I was impressed by the way moderator Lee Modesitt steered a discussion about politics in fantasy to avoid all minefields, particularly when an audience member mentioned a novel by John Ringo and Tom Kratman whose premise seemed particularly dopey. Modesitt ended the Baen Books discussion very quickly. Modesitt, who served in the Reagan Administration, noted that when he puts politics in his sf he gets plenty of comments, but no one notices the politics in his fantasies.
The high point, however, was Russian émigré Anatoly Beilkovsky, who, when asked if Animal Farm was a political fantasy, said, “I consider it nonfiction.” Beilkovsky noted that Russians have a hearty appetite for trashy alternative history, such as a series where a submarine travels from today to 1942 solely to kill Admiral Hyman Rickover. Beilkovsky added that there were commanders on both sides of the conflict in Ukraine who, before the war, wrote military sf novels. They may be fighting today, but before the war these novelists “used to party together at conventions.”
At the panel on audiobooks, Simon Vance, a British narrator now living in San Francisco who has won a ton of audiobook awards, impressed me. Vance carefully prepared for every project. He was the reader for Alan Moore’s Jerusalem, and asked Neil Gaiman for advice.
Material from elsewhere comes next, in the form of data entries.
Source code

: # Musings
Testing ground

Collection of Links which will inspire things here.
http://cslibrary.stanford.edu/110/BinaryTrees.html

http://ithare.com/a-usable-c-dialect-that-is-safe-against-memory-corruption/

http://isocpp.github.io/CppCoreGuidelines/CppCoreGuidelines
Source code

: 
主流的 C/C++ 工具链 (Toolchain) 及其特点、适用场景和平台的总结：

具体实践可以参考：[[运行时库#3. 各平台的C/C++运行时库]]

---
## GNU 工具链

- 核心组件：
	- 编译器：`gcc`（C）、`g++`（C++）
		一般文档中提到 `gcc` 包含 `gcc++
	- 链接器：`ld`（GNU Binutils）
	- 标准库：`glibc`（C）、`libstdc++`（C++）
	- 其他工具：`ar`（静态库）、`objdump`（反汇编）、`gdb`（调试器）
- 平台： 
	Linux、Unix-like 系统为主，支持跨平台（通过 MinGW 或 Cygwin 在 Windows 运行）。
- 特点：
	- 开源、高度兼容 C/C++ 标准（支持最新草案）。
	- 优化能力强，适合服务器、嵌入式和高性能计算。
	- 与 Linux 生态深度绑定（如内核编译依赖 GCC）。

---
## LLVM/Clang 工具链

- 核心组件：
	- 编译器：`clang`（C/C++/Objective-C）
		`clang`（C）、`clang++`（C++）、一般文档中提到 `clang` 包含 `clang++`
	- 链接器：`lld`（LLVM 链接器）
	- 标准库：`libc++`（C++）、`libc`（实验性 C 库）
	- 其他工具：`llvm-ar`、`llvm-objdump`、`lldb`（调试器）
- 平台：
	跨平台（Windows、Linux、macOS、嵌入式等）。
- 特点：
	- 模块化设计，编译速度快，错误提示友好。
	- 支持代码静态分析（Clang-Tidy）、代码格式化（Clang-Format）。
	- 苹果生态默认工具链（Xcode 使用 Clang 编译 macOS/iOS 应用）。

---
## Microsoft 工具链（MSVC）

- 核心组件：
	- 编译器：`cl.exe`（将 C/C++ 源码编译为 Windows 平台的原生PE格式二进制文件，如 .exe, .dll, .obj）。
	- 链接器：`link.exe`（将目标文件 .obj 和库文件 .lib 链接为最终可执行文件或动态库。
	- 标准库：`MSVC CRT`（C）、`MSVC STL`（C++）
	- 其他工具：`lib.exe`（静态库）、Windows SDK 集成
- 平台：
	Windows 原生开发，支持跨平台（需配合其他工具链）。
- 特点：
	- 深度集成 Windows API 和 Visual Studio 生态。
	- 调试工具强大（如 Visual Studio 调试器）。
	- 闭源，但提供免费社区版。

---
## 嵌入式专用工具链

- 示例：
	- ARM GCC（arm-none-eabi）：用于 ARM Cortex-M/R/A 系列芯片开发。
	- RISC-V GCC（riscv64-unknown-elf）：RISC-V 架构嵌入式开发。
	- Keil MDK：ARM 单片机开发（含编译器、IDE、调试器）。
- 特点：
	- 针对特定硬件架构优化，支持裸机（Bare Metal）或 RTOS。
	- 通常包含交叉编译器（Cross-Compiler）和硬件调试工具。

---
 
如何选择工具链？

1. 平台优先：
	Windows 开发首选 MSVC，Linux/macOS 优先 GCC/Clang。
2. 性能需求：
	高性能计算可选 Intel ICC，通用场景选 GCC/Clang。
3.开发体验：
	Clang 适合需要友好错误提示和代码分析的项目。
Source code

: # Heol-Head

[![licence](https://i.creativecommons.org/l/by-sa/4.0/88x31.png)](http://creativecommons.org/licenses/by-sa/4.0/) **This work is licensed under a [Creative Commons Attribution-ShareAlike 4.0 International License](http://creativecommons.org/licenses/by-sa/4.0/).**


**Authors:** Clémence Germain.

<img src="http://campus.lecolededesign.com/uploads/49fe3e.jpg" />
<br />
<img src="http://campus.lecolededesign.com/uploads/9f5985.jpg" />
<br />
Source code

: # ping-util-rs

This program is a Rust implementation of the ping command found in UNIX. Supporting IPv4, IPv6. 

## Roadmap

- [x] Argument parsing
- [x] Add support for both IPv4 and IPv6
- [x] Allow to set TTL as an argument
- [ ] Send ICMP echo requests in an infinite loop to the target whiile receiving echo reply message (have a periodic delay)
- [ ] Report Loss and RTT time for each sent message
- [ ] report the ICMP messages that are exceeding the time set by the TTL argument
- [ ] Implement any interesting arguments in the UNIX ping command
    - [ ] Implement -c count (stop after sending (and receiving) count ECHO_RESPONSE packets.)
Gaiman said that Moore’s giant novel was set in Northhampton, and Vance needed to talk to Moore and see some of the landscape Moore used for his novel. So four days before he started, he got on an airplane, went to England, interviewed Moore and saw some of the landscape that Moore used. Then he flew back to San Francisco and began recording Moore’s book, which takes 60 hours to listen to.
The World Fantasy Awards were a dour affair. One of the themes of the convention was “safe havens,” and Linda Addison explained how she found the world of science fiction and fantasy a safe haven from the fools and trolls who routinely harass her. At least three winners—including Canadian Charles de Lint—urged members to vote on Tuesday, with Betsy Wollheim saying that she was an editor, “so please pick up your editorial pens and vote.”
Someone needed to tell at least one joke to break up the gloom. So when Gordon Van Gelder announced that there would be a panel where the World Fantasy Awards judges explained their decisions, I shouted, “Omigod!”
“Yes,” Van Gelder said, “it’s always interesting to see how the sausage was made.”
Then I got my luggage and went home.